Il mercato immobiliare italiano chiude il 2025 con piccoli segnali di crescita e novità nelle scelte degli acquirenti. I numeri dell’ultimo trimestre derllo scorso anno raccontano un settore che continua a muoversi, ma con dinamiche diverse tra grandi città e territori meno centrali. È quanto emerge dall’ultimo aggiornamento dell’Osservatorio del mercato immobiliare (Omi) pubblicato dall’Agenzia delle Entrate.
Nel quarto trimestre del 2025 le compravendite residenziali registrano un aumento moderato dello 0,4% rispetto allo stesso periodo del 2024, per un totale di oltre 218 mila transazioni. Si rafforza però il divario tra capoluoghi e resto del territorio: nelle città principali gli scambi calano dell’1,7%, mentre nei Comuni delle province crescono dell’1,3%, segno di una domanda che si orienta sempre più verso aree meno centrali.
A livello geografico l’andamento è molto differenziato. Il Nord Ovest guida la crescita, con un +3,2%, seguito dal Centro, con un +1,6%. In calo invece il Nord Est (-2%) e soprattutto il Sud, che registra una flessione del 5,5%. Le Isole mostrano invece il risultato migliore, con un incremento del 4,3%.
Aumenta anche la superficie media degli immobili compravenduti (+1,4%), indice di un interesse crescente per abitazioni più ampie.
Le Statistiche trimestrali evidenziano come situazioni diverse si registrino nelle principali città. Le compravendite crescono a Roma, mentre Milano segna un calo del 2,3%. In lieve flessione anche Torino (-0,5%), mentre Firenze registra la contrazione più marcata tra le grandi città, con un -7,6%. Nelle altre metropoli, invece, i dati restano positivi.
Roma si distingue anche per la quota più alta di acquisti con agevolazione “prima casa”, che supera l’84%. Milano, invece, guida il segmento delle nuove costruzioni: il 18,1% delle compravendite riguarda immobili appena realizzati.

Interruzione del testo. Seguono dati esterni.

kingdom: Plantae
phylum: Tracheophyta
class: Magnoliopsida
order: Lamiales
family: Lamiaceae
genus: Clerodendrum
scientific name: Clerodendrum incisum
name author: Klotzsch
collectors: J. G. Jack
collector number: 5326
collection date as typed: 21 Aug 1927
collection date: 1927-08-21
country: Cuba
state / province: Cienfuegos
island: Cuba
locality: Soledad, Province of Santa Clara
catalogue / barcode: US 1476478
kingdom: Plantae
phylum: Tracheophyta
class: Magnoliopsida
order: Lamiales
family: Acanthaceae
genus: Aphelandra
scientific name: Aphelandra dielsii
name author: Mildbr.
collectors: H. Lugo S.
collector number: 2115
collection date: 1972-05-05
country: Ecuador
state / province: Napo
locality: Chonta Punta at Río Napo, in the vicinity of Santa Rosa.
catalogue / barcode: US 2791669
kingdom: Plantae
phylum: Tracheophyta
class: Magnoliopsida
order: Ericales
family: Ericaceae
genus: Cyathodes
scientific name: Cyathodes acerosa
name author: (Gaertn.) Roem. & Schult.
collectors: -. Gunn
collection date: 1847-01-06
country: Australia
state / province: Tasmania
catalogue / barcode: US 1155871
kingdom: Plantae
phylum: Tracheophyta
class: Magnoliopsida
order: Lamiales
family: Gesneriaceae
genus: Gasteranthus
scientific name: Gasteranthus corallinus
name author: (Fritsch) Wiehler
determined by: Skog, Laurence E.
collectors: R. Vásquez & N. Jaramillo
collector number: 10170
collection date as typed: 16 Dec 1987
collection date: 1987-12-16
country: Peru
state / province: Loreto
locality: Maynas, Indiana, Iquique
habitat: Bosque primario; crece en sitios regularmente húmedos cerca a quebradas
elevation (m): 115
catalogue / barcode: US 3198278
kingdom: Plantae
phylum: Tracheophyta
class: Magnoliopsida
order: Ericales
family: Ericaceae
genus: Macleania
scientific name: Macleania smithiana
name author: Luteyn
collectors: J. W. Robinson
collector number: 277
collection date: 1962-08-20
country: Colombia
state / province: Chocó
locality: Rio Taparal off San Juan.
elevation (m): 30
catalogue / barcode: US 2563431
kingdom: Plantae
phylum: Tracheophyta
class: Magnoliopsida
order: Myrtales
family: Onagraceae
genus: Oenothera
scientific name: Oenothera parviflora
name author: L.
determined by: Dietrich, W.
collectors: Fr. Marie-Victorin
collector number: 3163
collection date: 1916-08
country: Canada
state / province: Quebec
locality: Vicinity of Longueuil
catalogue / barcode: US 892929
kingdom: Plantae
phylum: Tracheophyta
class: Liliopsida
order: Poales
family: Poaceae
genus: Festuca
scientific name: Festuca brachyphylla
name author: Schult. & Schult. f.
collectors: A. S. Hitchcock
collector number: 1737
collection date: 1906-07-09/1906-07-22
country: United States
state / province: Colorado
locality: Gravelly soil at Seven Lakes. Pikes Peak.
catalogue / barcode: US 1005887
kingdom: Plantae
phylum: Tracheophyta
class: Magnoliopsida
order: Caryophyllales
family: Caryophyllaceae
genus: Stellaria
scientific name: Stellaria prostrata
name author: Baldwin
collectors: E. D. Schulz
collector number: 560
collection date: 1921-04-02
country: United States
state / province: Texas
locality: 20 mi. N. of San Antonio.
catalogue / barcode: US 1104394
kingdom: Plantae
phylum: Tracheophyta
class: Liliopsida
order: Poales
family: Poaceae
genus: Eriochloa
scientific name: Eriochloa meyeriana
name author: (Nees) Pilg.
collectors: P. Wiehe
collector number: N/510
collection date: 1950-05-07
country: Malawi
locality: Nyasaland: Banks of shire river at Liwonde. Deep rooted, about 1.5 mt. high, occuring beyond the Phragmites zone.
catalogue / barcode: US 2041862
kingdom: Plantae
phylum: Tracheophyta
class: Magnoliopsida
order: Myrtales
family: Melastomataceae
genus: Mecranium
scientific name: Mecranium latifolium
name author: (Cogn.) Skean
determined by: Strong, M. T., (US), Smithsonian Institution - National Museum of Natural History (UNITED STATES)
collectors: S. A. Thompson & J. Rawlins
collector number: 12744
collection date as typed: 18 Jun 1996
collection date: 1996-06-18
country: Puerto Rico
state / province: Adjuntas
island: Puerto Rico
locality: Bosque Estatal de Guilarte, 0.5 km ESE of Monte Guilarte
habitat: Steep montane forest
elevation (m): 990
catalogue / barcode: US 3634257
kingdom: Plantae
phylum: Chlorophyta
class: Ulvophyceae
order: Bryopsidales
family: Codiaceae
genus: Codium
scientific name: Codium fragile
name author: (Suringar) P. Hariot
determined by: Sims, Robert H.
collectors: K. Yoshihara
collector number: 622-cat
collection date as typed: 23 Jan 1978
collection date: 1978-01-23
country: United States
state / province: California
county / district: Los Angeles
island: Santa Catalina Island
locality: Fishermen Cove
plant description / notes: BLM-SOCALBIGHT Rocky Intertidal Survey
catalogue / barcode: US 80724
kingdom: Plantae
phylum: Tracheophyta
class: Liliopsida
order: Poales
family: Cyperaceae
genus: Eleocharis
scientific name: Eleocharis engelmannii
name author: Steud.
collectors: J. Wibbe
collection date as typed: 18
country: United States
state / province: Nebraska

Nel complesso, però, il mercato continua a essere dominato dalle abitazioni esistenti, mentre le nuove costruzioni rappresentano circa l’8% degli acquisti.
Quasi il 45% delle famiglie che acquistano casa ricorre a un mutuo ipotecario. Il tasso medio applicato alla prima rata continua a salire e nel trimestre raggiunge il 3,5%, in aumento di 16 punti base rispetto al periodo precedente. La quota di acquisti con mutuo supera il 50% nelle città di Roma, Bologna, Milano e Firenze.
Immobiliare: il mercato delle locazioni residenziali
Più stabile il comparto delle locazioni, che segna un lieve aumento dello 0,6% su base annua, con circa 278 mila abitazioni affittate. Nei Comuni ad alta tensione abitativa le locazioni crescono dell’1,2%, mentre negli altri territori si registra un leggero calo dello 0,5%.
A livello nazionale diminuiscono del 3% i contratti ordinari di lungo periodo, con una flessione più marcata nei Comuni ata. Calano anche i contratti transitori. Al contrario, crescono in modo deciso i contratti a canone concordato (+8,4%) e, più moderatamente, quelli agevolati per studenti (+1%), con un aumento più consistente per le stanze affittate in porzione (+4,7%).
Tra legrandi cittàspiccano Roma e Milano. Nella capitale le nuove locazioni sfiorano le 16 mila unità (+6%) con canoni in crescita di quasi il 10%. A Milano gli affitti superano le 18 mila unità (+7,4%) e i canoni salgono dell’8,3%. Per i contratti transitori Roma registra un aumento del 7,6%, mentre a Milano si osserva una lieve flessione (-1,5%). I contratti a canone concordato crescono in entrambe le città: +9% nella capitale e un forte incremento a Milano (+88,3%), con effetti anche sui livelli dei canoni. In aumento infine anche le locazioni per studenti, sia per interi appartamenti sia per stanze, con rialzi particolarmente evidenti nel capoluogo lombardo.